Ok – so Irene Adler is one character. You might be wondering: How could I possibly base my dislike on one character?
Well, now there is also River Song. If you’re not familiar with Doctor Who, River Song is a woman with mysterious origins who is in a semi-relationship with the doctor. And recently, Moffat randomly mentioned on twitter that River Song was bisexual.
We had never seen anything in the show to confirm this. There was one scene where she kisses Cleopatra, but she seems mostly to be devoted to, and in love with, The Doctor. Okay, not a problem.

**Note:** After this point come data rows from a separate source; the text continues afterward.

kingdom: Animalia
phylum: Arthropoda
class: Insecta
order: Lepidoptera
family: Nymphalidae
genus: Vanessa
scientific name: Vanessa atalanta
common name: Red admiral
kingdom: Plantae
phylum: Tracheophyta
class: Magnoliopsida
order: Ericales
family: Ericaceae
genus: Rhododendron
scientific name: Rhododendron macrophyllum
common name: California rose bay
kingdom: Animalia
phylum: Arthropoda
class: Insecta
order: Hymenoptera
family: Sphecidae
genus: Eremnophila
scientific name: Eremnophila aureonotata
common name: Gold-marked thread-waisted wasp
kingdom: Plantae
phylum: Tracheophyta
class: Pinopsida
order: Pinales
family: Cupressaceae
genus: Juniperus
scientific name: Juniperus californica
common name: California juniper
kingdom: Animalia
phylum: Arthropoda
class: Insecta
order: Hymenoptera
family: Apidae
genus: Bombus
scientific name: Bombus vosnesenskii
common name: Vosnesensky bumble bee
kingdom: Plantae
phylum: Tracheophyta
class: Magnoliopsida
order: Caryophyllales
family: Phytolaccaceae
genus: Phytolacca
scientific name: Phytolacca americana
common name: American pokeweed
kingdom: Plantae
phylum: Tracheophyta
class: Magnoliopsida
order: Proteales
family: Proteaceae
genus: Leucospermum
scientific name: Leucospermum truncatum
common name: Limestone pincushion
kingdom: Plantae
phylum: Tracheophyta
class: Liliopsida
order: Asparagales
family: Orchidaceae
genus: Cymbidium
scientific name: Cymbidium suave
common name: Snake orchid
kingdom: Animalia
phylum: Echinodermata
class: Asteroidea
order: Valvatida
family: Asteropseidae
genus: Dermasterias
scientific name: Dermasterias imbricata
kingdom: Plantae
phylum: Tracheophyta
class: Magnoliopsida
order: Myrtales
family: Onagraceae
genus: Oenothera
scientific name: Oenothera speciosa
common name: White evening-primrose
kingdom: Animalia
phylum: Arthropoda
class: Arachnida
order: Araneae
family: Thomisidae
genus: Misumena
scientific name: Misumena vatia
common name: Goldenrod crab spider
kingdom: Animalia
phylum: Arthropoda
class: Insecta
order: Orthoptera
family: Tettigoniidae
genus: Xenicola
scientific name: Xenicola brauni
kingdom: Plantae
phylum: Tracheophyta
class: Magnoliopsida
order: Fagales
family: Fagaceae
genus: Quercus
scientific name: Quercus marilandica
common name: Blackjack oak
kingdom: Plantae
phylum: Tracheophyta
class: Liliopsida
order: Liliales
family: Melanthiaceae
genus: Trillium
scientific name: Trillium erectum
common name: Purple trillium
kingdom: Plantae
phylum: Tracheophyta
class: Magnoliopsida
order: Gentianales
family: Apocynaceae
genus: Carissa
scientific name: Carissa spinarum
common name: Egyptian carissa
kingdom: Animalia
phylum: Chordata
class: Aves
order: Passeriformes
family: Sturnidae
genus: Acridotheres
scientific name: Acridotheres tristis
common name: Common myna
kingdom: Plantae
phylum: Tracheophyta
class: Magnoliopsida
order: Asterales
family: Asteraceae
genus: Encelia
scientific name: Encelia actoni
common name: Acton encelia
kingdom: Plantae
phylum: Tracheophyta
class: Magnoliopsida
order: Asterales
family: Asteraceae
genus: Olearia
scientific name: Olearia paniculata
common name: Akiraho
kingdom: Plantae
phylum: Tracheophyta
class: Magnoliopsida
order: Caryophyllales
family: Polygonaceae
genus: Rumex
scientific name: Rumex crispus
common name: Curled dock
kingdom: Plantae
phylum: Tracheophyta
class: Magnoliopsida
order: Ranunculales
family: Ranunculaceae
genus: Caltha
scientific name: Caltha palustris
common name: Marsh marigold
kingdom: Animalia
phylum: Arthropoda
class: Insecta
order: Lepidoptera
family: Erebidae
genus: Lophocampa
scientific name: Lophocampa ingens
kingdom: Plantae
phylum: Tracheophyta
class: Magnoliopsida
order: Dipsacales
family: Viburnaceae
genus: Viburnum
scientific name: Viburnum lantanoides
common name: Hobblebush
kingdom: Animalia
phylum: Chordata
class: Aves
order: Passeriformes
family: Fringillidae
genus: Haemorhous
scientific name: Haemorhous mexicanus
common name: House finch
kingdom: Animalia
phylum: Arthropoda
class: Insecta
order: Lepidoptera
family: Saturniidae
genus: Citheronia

Except for Moffat, who then gets quite angry/surprised that no one knew River Song was bisexual. All the clues are there, he says. Obviously, no one was paying any attention.
So, let me get this straight. You wrote a female character. She is apparently bisexual and had all these great scenes where she was in fulfilling relationships with women…oh wait, no you didn’t. You, the creator (or writer in this case), were privy to some important information that you didn’t share with the class. Moffat, you have written male characters who were clearly gay/bisexual/pansexual/omnisexual (see Jack Harkness), but when it comes to your female characters, their sexuality or attraction usually revolves around the men in their lives.
So, maybe you should work on that. You know, actually writing healthy, fulfilling, women/women relationships. Or if that is too difficult for you, maybe get someone who can.